HOW TO COMPLETE THIS TASK
Print the entries once more, unchanged.

****************************************

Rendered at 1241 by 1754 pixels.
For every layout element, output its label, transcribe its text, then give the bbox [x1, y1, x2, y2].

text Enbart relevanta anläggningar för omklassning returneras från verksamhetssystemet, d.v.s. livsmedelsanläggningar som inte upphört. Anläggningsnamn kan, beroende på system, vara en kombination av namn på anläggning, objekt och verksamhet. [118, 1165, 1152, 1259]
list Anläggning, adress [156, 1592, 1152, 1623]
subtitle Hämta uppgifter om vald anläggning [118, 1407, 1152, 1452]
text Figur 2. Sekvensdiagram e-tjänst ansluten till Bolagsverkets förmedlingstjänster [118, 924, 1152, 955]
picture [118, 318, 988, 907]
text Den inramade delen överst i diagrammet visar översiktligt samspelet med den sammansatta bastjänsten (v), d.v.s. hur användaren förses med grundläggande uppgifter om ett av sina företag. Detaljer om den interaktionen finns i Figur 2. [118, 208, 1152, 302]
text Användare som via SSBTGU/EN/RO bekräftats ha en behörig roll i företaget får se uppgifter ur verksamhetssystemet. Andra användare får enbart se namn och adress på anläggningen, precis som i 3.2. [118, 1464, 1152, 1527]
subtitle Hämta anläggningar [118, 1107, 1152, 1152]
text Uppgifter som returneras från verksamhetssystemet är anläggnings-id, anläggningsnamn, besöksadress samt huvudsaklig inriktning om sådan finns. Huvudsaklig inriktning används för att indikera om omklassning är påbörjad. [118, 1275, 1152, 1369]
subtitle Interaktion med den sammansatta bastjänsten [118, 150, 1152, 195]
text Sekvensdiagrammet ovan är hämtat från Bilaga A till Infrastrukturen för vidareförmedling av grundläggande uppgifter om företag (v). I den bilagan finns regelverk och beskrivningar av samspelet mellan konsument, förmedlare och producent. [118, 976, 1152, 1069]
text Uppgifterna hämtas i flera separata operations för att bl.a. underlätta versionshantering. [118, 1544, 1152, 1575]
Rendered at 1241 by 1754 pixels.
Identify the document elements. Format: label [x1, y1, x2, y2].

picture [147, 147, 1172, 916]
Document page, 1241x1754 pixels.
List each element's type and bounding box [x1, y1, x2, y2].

****************************************

ANSWER TO THIS EXERCISE
Rendered at 1241 by 1754 pixels.
For every layout element, output its label, transcribe its text, then give the bbox [x1, y1, x2, y2].

text Enbart relevanta anläggningar för omklassning returneras från verksamhetssystemet, d.v.s. livsmedelsanläggningar som inte upphört. Anläggningsnamn kan, beroende på system, vara en kombination av namn på anläggning, objekt och verksamhet. [118, 1165, 1152, 1259]
list Anläggning, adress [156, 1592, 1152, 1623]
subtitle Hämta uppgifter om vald anläggning [118, 1407, 1152, 1452]
text Figur 2. Sekvensdiagram e-tjänst ansluten till Bolagsverkets förmedlingstjänster [118, 924, 1152, 955]
picture [118, 318, 988, 907]
text Den inramade delen överst i diagrammet visar översiktligt samspelet med den sammansatta bastjänsten (v), d.v.s. hur användaren förses med grundläggande uppgifter om ett av sina företag. Detaljer om den interaktionen finns i Figur 2. [118, 208, 1152, 302]
text Användare som via SSBTGU/EN/RO bekräftats ha en behörig roll i företaget får se uppgifter ur verksamhetssystemet. Andra användare får enbart se namn och adress på anläggningen, precis som i 3.2. [118, 1464, 1152, 1527]
subtitle Hämta anläggningar [118, 1107, 1152, 1152]
text Uppgifter som returneras från verksamhetssystemet är anläggnings-id, anläggningsnamn, besöksadress samt huvudsaklig inriktning om sådan finns. Huvudsaklig inriktning används för att indikera om omklassning är påbörjad. [118, 1275, 1152, 1369]
subtitle Interaktion med den sammansatta bastjänsten [118, 150, 1152, 195]
text Sekvensdiagrammet ovan är hämtat från Bilaga A till Infrastrukturen för vidareförmedling av grundläggande uppgifter om företag (v). I den bilagan finns regelverk och beskrivningar av samspelet mellan konsument, förmedlare och producent. [118, 976, 1152, 1069]
text Uppgifterna hämtas i flera separata operations för att bl.a. underlätta versionshantering. [118, 1544, 1152, 1575]
Rendered at 1241 by 1754 pixels.
Identify the document elements. Format: label [x1, y1, x2, y2].

picture [147, 147, 1172, 916]
Document page, 1241x1754 pixels.
List each element's type and bounding box [x1, y1, x2, y2].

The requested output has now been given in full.